Confidence Score: 5/5

• This PR is safe to merge with minimal risk
• The changes are straightforward: adding a beta flag, reordering navigation, and moving files to avoid route collisions. The flag protection mechanism is already well-tested in the codebase, the file moves are clean with no code changes, and existing tests use route constants so they work automatically with the new paths. Only minor style suggestion about using the useSearch hook for URL state synchronization.
• No files require special attention

Important Files Changed

Filename	Overview
clients/admin-ui/src/flags.json	Added policies beta flag with correct environment configuration (enabled in dev/test, disabled in production)
clients/admin-ui/src/features/common/nav/nav-config.tsx	Moved Policies nav item to last position and added requiresFlag: "policies" to gate access
clients/admin-ui/src/features/common/nav/routes.ts	Updated routes from /privacy-requests/policies to /privacy-request-policies to avoid dynamic route collision
clients/admin-ui/src/pages/privacy-request-policies/index.tsx	Moved from old location, implements custom search state instead of useSearch hook

_{Last reviewed commit: 2851ffb}

[greptile-apps]

_{5 files reviewed, 1 comment}

_{Edit Code Review Agent Settings | Greptile}

[greptile-apps]

Additional Comments (1)

clients/admin-ui/src/pages/privacy-request-policies/index.tsx
Consider using the existing useSearch hook to maintain URL state synchronization, similar to other pages in the codebase. This would sync the search query to the URL and provide better user experience with shareable links and browser back/forward navigation.

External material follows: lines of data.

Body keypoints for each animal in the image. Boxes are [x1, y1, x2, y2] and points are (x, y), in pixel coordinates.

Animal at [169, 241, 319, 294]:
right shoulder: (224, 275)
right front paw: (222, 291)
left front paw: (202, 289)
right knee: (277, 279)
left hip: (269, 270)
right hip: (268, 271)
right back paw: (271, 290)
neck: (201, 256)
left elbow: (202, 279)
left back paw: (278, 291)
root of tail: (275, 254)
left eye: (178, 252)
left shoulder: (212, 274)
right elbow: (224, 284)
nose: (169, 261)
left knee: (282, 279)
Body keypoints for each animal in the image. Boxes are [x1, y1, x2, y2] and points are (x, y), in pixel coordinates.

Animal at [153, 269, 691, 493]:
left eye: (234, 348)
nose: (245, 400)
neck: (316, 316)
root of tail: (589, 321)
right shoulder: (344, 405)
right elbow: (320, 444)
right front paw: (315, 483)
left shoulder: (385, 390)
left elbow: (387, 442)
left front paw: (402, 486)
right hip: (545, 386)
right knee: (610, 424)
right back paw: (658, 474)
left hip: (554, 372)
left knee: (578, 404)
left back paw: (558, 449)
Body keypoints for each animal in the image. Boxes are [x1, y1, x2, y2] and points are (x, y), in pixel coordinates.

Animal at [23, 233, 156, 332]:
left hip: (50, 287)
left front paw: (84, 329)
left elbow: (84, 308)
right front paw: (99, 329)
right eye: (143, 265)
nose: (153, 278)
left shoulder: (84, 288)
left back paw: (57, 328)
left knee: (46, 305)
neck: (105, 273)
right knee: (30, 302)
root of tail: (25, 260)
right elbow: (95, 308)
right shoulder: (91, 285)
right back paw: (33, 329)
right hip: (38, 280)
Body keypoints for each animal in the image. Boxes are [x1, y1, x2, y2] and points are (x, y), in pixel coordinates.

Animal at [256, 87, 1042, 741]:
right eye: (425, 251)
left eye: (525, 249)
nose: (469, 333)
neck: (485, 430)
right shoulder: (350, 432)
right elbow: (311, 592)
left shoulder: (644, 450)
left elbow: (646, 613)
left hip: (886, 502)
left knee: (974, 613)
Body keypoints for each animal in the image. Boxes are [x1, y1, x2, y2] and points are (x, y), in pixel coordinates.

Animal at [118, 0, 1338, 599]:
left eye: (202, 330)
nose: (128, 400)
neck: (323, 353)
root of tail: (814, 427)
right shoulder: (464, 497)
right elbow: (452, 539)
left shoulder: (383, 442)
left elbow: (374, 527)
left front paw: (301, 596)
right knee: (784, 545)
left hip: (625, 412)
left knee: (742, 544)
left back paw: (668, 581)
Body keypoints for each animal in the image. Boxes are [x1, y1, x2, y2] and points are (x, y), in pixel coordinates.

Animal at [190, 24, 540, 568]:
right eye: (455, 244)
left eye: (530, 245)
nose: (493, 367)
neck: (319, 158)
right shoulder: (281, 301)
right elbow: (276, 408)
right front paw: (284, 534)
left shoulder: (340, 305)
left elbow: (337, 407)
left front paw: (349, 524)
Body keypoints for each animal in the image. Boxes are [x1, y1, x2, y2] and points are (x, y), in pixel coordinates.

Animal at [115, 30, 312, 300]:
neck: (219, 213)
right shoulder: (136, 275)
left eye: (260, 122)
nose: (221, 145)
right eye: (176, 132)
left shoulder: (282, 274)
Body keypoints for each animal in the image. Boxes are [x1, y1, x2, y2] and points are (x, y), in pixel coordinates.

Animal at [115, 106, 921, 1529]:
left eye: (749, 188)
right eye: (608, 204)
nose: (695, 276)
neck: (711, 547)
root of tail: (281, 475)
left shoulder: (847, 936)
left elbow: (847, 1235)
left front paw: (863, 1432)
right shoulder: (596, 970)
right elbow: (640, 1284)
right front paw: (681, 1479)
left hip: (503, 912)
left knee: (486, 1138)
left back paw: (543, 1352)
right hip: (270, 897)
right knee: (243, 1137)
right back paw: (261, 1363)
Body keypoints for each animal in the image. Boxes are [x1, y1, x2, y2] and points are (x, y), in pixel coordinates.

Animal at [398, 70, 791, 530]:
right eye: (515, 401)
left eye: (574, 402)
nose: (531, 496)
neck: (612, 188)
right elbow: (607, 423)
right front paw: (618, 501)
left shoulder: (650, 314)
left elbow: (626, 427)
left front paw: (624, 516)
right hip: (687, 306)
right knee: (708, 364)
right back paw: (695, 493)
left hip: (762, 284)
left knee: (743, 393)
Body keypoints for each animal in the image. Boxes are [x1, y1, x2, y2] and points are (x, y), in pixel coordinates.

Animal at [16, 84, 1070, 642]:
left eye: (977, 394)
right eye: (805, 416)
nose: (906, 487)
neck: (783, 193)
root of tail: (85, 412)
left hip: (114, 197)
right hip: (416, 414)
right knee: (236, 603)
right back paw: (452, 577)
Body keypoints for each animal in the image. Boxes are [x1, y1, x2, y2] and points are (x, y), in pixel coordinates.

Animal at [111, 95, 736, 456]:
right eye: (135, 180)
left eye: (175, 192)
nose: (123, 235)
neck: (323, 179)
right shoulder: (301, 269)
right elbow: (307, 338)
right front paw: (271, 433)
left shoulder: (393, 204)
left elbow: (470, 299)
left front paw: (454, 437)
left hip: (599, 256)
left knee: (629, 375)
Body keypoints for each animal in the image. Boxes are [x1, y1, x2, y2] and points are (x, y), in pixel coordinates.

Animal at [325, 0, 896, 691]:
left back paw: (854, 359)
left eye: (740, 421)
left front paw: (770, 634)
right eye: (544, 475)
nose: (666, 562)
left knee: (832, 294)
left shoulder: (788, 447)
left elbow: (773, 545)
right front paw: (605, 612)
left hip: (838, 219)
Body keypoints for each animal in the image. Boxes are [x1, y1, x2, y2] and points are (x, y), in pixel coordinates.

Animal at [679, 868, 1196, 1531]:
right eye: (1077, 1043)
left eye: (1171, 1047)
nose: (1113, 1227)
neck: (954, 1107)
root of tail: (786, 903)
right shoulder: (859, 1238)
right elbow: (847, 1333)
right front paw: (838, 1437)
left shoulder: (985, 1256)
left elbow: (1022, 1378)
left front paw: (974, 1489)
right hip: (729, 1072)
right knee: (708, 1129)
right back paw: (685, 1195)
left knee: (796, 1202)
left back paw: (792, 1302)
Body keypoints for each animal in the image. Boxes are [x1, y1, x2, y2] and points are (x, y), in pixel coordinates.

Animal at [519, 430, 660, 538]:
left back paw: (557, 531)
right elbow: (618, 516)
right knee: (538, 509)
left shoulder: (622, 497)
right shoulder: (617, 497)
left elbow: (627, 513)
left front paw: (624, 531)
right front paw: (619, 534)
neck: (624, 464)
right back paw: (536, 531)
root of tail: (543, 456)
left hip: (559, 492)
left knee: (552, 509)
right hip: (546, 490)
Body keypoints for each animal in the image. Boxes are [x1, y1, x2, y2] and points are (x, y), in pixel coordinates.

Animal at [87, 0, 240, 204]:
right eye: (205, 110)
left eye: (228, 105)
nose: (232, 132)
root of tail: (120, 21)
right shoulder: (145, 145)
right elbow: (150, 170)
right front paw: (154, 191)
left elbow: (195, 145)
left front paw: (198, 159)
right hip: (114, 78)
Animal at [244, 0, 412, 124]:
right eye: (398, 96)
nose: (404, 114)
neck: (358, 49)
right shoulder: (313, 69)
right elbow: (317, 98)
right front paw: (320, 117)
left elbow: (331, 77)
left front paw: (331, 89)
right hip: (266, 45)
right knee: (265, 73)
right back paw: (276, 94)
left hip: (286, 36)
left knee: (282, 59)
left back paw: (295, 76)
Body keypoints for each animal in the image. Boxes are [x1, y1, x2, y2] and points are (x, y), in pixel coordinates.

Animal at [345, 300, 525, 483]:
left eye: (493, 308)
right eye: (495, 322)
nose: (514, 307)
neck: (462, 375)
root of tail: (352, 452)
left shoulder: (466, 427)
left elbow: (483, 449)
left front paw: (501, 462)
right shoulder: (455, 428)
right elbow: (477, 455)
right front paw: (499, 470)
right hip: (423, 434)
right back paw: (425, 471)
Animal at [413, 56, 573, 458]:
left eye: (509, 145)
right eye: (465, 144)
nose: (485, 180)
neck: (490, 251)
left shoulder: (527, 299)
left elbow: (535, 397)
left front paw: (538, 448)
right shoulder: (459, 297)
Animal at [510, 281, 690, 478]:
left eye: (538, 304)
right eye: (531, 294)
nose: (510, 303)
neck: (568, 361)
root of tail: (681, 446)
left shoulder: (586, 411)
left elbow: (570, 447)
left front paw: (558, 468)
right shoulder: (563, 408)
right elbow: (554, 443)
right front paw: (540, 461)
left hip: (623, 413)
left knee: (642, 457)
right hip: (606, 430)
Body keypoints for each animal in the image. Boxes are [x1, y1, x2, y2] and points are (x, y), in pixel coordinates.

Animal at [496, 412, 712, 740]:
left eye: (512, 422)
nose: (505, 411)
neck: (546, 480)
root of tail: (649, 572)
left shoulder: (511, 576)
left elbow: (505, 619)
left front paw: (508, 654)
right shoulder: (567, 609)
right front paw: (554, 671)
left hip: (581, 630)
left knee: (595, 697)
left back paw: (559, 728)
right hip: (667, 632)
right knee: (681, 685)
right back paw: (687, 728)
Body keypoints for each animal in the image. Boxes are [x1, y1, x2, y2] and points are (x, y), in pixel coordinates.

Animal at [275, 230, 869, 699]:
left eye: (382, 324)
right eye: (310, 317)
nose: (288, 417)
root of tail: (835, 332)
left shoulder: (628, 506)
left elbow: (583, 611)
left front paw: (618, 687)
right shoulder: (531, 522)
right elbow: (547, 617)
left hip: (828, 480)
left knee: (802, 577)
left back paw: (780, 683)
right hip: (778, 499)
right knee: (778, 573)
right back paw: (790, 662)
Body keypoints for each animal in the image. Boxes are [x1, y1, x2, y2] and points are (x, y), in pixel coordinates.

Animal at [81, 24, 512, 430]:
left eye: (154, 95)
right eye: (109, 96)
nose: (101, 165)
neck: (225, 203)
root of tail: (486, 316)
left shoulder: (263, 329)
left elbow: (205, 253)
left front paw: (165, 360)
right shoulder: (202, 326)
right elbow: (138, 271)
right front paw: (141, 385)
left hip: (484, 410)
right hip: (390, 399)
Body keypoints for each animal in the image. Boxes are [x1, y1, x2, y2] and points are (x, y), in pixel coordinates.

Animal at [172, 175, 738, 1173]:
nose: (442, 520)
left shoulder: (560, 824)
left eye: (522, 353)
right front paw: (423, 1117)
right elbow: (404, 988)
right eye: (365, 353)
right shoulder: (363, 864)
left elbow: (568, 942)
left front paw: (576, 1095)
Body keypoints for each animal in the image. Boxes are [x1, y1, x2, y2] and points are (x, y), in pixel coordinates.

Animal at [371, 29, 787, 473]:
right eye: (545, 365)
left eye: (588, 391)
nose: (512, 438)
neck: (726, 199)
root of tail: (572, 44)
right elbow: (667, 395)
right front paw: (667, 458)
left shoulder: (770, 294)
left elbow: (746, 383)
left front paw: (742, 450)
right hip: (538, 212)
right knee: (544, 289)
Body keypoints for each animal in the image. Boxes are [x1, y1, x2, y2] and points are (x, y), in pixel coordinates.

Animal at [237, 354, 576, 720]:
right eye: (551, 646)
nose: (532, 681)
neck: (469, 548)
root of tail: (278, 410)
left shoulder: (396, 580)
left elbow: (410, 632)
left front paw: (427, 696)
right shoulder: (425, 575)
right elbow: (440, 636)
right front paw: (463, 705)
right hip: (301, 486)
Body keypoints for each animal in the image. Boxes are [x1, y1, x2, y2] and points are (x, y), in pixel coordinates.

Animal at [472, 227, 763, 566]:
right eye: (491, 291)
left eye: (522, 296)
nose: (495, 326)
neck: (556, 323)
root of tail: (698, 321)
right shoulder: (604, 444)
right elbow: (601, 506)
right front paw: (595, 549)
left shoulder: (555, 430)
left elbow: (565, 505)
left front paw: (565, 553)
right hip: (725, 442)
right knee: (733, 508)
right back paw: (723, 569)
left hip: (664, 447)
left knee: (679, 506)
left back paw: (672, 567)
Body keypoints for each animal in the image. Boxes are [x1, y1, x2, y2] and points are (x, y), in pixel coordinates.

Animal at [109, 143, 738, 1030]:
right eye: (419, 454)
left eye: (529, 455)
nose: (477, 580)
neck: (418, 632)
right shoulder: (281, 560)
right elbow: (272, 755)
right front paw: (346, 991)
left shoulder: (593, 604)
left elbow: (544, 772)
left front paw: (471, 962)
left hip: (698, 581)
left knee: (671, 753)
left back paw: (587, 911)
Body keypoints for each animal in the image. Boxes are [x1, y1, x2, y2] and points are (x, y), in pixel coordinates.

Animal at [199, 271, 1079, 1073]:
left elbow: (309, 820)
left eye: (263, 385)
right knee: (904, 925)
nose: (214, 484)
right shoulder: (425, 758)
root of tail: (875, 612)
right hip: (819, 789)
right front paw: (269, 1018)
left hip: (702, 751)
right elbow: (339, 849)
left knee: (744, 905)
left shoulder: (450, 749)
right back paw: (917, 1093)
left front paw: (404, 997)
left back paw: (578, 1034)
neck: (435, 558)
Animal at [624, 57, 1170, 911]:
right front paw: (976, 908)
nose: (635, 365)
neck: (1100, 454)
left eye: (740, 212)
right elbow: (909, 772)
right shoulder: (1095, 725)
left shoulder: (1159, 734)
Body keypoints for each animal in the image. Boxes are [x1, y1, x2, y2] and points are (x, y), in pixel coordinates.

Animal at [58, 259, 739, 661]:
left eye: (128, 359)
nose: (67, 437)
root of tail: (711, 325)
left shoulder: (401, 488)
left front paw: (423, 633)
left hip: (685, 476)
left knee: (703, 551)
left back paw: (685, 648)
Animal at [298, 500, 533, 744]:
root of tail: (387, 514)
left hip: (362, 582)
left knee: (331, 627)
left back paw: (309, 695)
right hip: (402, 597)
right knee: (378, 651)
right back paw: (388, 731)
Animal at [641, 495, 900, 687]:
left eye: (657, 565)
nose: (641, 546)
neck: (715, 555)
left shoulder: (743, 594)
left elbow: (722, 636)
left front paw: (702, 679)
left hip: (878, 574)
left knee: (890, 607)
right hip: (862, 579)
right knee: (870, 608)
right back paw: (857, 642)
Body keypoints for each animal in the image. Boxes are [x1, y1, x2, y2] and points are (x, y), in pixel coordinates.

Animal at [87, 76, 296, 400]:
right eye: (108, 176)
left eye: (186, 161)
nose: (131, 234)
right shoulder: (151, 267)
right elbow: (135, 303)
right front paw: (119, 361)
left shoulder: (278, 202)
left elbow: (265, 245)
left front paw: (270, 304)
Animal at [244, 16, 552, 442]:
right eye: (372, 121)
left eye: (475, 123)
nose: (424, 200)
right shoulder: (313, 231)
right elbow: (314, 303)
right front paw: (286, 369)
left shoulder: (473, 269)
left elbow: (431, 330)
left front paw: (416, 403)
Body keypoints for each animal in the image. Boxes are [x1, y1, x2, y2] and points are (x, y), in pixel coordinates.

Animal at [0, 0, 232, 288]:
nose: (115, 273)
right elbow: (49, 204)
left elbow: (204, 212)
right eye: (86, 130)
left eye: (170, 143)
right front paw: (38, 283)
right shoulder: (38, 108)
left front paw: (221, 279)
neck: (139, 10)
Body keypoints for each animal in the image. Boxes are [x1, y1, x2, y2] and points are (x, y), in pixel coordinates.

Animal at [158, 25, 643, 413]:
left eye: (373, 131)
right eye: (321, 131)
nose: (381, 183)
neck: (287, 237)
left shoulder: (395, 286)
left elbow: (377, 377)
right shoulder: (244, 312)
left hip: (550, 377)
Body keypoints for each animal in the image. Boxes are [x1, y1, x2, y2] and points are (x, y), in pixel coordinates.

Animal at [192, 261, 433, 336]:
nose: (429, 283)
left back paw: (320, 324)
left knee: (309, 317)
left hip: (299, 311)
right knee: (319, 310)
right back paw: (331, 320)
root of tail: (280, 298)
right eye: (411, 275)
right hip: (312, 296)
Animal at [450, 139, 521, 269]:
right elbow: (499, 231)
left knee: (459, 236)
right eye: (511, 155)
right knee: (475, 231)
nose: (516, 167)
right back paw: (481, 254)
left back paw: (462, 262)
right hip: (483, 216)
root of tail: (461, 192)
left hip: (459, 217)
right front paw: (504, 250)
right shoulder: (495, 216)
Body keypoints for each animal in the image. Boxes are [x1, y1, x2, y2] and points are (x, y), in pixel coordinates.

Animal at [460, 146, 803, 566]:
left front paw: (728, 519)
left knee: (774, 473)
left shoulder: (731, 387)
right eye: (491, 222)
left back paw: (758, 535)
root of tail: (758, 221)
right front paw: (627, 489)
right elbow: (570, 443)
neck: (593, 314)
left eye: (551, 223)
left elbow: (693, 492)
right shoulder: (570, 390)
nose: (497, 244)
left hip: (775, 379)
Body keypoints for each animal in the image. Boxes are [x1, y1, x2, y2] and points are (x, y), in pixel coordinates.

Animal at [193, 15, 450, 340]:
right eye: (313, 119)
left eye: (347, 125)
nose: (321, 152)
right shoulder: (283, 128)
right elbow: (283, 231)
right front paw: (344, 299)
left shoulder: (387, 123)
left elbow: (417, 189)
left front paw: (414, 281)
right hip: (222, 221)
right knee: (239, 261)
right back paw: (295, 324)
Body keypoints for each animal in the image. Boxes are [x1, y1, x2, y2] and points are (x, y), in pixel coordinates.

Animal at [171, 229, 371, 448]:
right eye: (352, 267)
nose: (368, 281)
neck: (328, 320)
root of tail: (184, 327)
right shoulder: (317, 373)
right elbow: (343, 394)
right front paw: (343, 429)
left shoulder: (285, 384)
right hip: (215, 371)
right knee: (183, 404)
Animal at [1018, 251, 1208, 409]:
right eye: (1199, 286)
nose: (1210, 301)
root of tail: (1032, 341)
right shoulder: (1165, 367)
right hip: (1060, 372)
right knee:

  const { searchQuery = "", updateSearch } = useSearch();

Then update the SearchInput:

<SearchInput
  placeholder="Search policies by name or key..."
  onChange={updateSearch}
  value={searchQuery}
  className="max-w-md"
/>

Context Used: Rule from dashboard - Use the existing useSearch hook for search functionality to maintain URL state synchronization ins... (source)

[lucanovera]

Works as expected, code changes look good. Approved!